Return, from the material below, each line in which "énergétique" occurs.
Top of INPUT DATA
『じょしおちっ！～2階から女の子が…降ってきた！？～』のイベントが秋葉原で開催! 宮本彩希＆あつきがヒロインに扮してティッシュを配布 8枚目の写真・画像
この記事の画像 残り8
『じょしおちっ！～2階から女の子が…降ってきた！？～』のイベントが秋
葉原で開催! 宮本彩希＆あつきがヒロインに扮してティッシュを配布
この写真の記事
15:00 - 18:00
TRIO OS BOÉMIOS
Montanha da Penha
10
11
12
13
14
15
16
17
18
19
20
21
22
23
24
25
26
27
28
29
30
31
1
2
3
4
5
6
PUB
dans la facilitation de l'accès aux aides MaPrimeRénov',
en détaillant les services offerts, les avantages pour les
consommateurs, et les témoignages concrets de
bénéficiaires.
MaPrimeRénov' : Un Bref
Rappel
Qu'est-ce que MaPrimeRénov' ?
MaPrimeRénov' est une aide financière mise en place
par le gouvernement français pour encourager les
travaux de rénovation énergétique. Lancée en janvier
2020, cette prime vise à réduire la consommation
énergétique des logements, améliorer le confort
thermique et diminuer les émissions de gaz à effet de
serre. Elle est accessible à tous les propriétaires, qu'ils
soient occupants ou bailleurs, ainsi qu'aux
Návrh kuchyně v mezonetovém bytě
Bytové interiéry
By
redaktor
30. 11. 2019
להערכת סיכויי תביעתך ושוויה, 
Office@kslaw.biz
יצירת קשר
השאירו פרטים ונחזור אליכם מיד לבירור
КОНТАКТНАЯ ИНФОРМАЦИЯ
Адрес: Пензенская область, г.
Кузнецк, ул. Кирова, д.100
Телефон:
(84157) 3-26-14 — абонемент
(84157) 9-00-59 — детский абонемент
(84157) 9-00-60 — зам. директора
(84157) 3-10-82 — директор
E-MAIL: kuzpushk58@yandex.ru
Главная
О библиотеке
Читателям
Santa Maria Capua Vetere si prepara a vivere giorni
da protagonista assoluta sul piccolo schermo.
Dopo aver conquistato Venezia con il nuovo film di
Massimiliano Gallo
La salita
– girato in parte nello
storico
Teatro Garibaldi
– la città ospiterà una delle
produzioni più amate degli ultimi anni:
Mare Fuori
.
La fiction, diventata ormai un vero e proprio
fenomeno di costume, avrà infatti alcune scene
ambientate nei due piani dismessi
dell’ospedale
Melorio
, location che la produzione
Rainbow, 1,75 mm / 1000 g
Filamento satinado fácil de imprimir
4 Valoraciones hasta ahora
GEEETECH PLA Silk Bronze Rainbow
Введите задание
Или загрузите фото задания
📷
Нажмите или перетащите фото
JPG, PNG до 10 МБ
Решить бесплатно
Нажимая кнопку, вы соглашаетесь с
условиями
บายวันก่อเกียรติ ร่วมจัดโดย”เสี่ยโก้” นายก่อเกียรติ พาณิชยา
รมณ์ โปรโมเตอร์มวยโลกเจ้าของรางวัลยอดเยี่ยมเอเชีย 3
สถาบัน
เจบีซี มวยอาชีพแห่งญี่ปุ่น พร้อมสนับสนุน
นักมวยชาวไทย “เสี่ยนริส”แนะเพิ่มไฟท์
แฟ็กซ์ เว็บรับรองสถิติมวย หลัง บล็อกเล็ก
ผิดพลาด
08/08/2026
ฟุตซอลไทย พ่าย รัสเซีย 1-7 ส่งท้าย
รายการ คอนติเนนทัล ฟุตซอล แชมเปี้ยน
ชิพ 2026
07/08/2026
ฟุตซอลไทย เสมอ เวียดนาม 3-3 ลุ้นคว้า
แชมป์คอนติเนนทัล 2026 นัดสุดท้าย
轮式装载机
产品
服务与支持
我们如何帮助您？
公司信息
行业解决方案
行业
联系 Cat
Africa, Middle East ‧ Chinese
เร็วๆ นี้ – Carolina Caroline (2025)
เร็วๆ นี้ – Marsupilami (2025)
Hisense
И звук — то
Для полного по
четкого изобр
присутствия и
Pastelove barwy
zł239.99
Bottom of INPUT DATA
EXPECTED ANSWER =
travaux de rénovation énergétique. Lancée en janvier
énergétique des logements, améliorer le confort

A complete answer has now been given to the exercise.